Better storage is the first step toward long-lasting makeup.
The majority of us don't give much care to where we store our cosmetics. It turns out that not properly storing beauty products might lead them to expire sooner or, depending on the formula, influence how they work.
Products aren't supposed to be exposed to direct sunlight because the same thing that happens to our skin might also happen to them. Free radicals can change the color of your product, cause it to separate, break and make it unstable.
These guidelines are all you'll need to correctly store your makeup product.
1. Make Space in Your Fridge for your skincare product.
Some products' shelf life can be extended by storing them at cool temperatures. It also makes using a cooled product feel much more pleasant but not to the point of a very cold temperature
The degradation of both components is slowed by the chilly temperatures. Increase the effectiveness of your favorite eye cream's de-puffing properties. Clumpy nail paint can be avoided by storing it in the refrigerator (though you have to shake it more to get rid of separation).
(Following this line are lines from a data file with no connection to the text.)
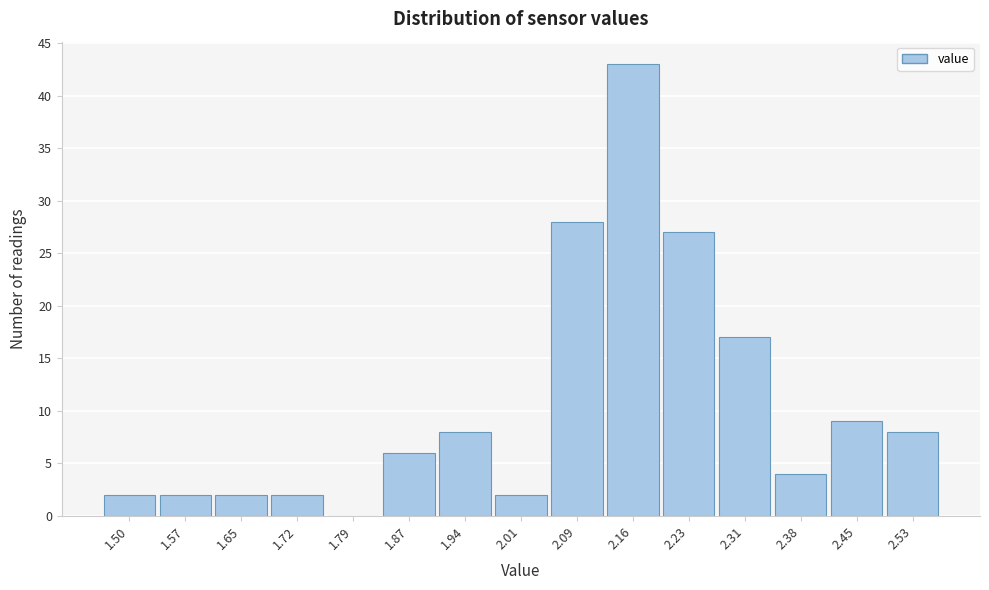

Reading left to right, transcribe all the data shown in this chart.

1.50=2	1.57=2	1.65=2	1.72=2	1.79=0	1.87=6	1.94=8	2.01=2	2.09=28	2.16=43	2.23=27	2.31=17	2.38=4	2.45=9	2.53=8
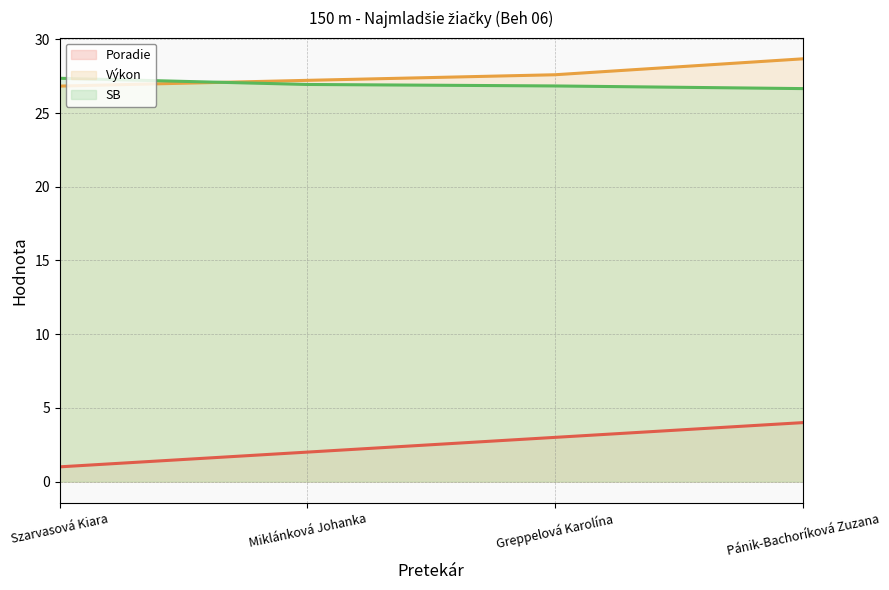

How many data points does each series have?

4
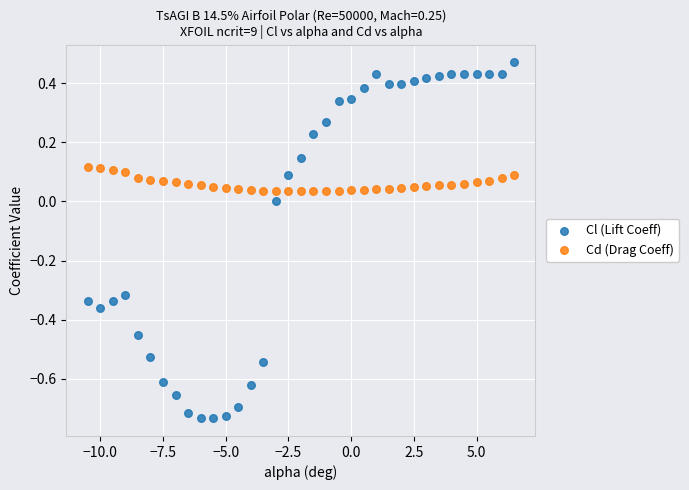

Which series has the widest spread of Y values?

Cl (Lift Coeff)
Is your lipstick starting to melt? Put it in the fridge to re-solidify, then remove it when you're ready to use it. But, don't keep lipstick in the freezer for too long: oil and wax separate in cold temperatures.
2. Avoid exposing products to direct sunlight.
It is recommended that cosmetics be stored in a kit or drawer that is not exposed to direct sunlight or moisture from steam or water. Because sunlight can speed up the aging of a product by heating it up and further breaking down active chemicals, it's better to keep them away from the windowsill.
3. Don’t put your skincare product in the bathroom.
Your shower's steam isn't doing your products any kindness. Water can condense on the surface of certain cosmetics, allowing mold to grow.
4. Stay away from temperatures below freezing
Extreme cold temperatures can be just as damaging to your products as extreme heat. Emulsions, such as lotions, creams, and conditioners, become extremely unstable when partially frozen and then thawed.
Remove your daily-use products from window sills and relocate any extra products you may be storing in the basement if you live somewhere where temperatures drop in the winter.